Investigate what parts of Fhelipe can be incorporated into HEIR

[WoutLegiest]

https://people.csail.mit.edu/devadas/pubs/pldi24_fhelipe.pdf

Paper builds further on top of HECO, for optimal data layout Paper improves on FHE-Booster for finding optimal bootstrap placement in CKKS-contexts

Abstract: Fully Homomorphic Encryption (FHE) enables computing on encrypted data, letting clients securely offload computation to untrusted servers. While enticing, FHE has two key challenges that limit its applicability: it has high performance overheads (10,000× over unencrypted computation) and it is extremely hard to program. Recent hardware accelerators and algorithmic improvements have reduced FHE’s overheads and enabled large applications to run under FHE. These large applications exacerbate FHE’s programmability challenges. Writing FHE programs directly is hard because FHE schemes expose a restrictive, low-level interface that prevents abstraction and composition. Specifically, FHE requires packing encrypted data into large vectors (tens of thousands of elements long), FHE provides limited operations on these vectors, and values have noise that grows with each operation, which creates unintuitive performance tradeoffs. As a result, translating large applications, like neural networks, into efficient FHE circuits takes substantial tedious work. We address FHE’s programmability challenges with the Fhelipe FHE compiler. Fhelipe exposes a simple, numpy-style tensor programming interface, and compiles high-level tensor programs into efficient FHE circuits. Fhelipe’s key contribution is automatic data packing, which chooses data layouts for tensors and packs them into ciphertexts to maximize performance. Our novel framework considers a wide range of layouts and optimizes them analytically. This lets Fhelipe compile large FHE programs efficiently, unlike prior FHE compilers, which either use inefficient layouts or do not scale beyond tiny programs. We evaluate Fhelipe on both a state-of-the-art FHE accelerator and a CPU. Fhelipe is the first compiler that matches or exceeds the performance of large hand-optimized FHE applications, like deep neural networks, and outperforms a state-of-the-art FHE compiler by gmean 18.5×. At the same time, Fhelipe dramatically simplifies programming, reducing code size by 10× - 48×

[asraa]

Thank you for this!

• @lawrencekhlim just for visibility into program optimizations for CKKS

[j2kun]

This is definitely on my immediate reading list.

[j2kun]

Notes as I read:

• They have a Python-embedded tensor-DSL as their frontend
• They support Lattigo and CraterLake as backends
• Their code does not appear to be open source
• They only target CKKS
• They reuse EVA's waterline rescaling
• The order of operations in the compiler is: parse, assign tensor layouts, with conversions, then to rescaling and bootstrap insertion

They have this expressive language for the packing layout options available to them. The part I'm puzzling over now is: how do they "perform many operations by simply changing the tensor layout (the permutation of index bits), without changing the underlying ciphertexts." It makes it sound like changes in packing are free, when of course they are not.
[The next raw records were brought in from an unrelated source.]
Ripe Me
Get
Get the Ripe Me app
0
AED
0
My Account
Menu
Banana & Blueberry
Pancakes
[edit]: section 5.3 makes it clearer that these are not entirely free operations. Their "stride" operation, for example, lowers to masking to drop the omitted values (which adds multiplicative depth). They still claim some of their ops are free (e.g., drop_dim: discard a dimension of size 1), but it's not fully clear to me how.

[j2kun]

In sec 5.4 they describe their layout assignment pass. It does a forward dataflow analysis:

1. Set each input to row-major order
2. Propagate layouts forward (some ops have an output layout that differs from the input layouts)
3. When encountering an op with two incompatible input layouts, insert a layout conversion op to make it compatible.
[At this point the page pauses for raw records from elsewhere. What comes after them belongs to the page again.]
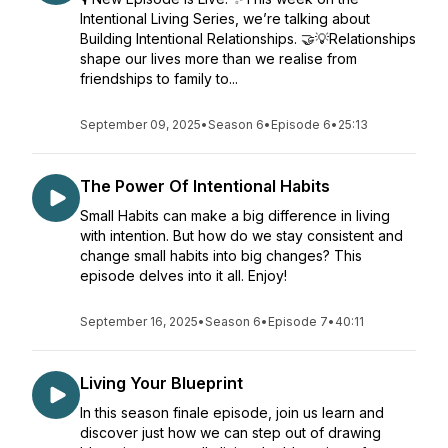
Intentional Living Series, we’re talking about
Building Intentional Relationships. 🤝💡Relationships
shape our lives more than we realise from
friendships to family to...
September 09, 2025
•
Season 6
•
Episode 6
•
25:13
The Power Of Intentional Habits
Small Habits can make a big difference in living
with intention. But how do we stay consistent and
change small habits into big changes? This
episode delves into it all. Enjoy!
September 16, 2025
•
Season 6
•
Episode 7
•
40:11
Living Your Blueprint
In this season finale episode, join us learn and
discover just how we can step out of drawing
Then a second backward pass (or maybe during the same pass), it tries to greedily hoist the layout conversion ops as early as possible, so long as doing so reduces the cost of layout conversion. They apparently have a cost model for how expensive layout conversions are, based on the number of "rotate groups" as described in their implementation of layout conversion as implementing a permutation on the underlying data.
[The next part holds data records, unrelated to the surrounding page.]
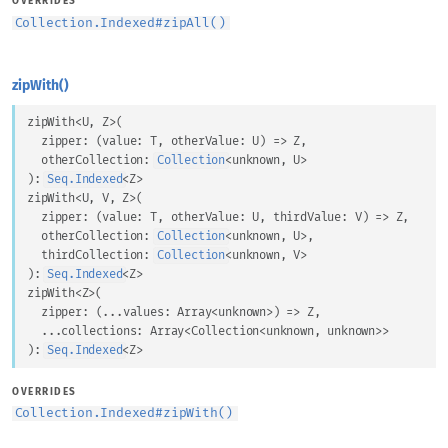
OVERRIDES
Collection.Indexed
#
zipAll()
zipWith()
zipWith
<
U
, 
Z
>
(
zipper
: 
(
value
: 
T
, 
otherValue
: 
U
) => 
Z
,
otherCollection
: 
Collection
<
unknown
, 
U
>
)
: 
Seq.Indexed
<
Z
>
zipWith
<
U
, 
V
, 
Z
>
(
zipper
: 
(
value
: 
T
, 
otherValue
: 
U
, 
thirdValue
: 
V
) => 
Z
,
otherCollection
: 
Collection
<
unknown
, 
U
>
,
thirdCollection
: 
Collection
<
unknown
, 
V
>
)
: 
Seq.Indexed
<
Z
>
zipWith
<
Z
>
(
zipper
: 
(
...
values
: 
Array
<
unknown
>
) => 
Z
,
...
collections
: 
Array
<
Collection
<
unknown
, 
unknown
>
>
)
: 
Seq.Indexed
<
Z
>
OVERRIDES
Collection.Indexed
#
zipWith()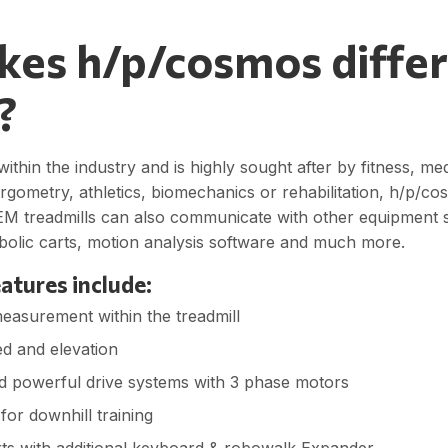
es h/p/cosmos differ
?
ithin the industry and is highly sought after by fitness, me
 ergometry, athletics, biomechanics or rehabilitation, h/p/c
M treadmills can also communicate with other equipment
abolic carts, motion analysis software and much more.
atures include:
measurement within the treadmill
d and elevation
d powerful drive systems with 3 phase motors
for downhill training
To that point, another big part of the paper is actually implementing layout conversions (5.5) which does something I haven't fully grokked yet related to decomposing a permutation into stages of groups of rotations, with some heuristics to decide how many stages to use. They cite section 3 of Algorithms in HELib ("Permutations and Shift-Networks") which seems to implement a general algorithm for computing the optimal decomposition of a permutation into shifts. This would be another good thing for us to implement.

[j2kun]

In 6.2 they define a bootstrap-placement algorithm based on dynamic programming: partition the dataflow graph by multiplicative depth, and then insert bootstrap operations for all nodes at a given level (or no nodes at that level), which requires a cost model of the individual operations (not just bootstrap). They get their cost model from CraterLake's spec.

[j2kun]

It's clear that there is a lot of good stuff in this paper to implement. CC @lawrencekhlim who is thinking about Halevi-Shoup packing. It might be too much for the remainder of his internship to tackle this entire paper (especially since the code is not public), but it might be worth figuring out how we could implement Halevi-Shoup in a way that is future-proof for these techniques.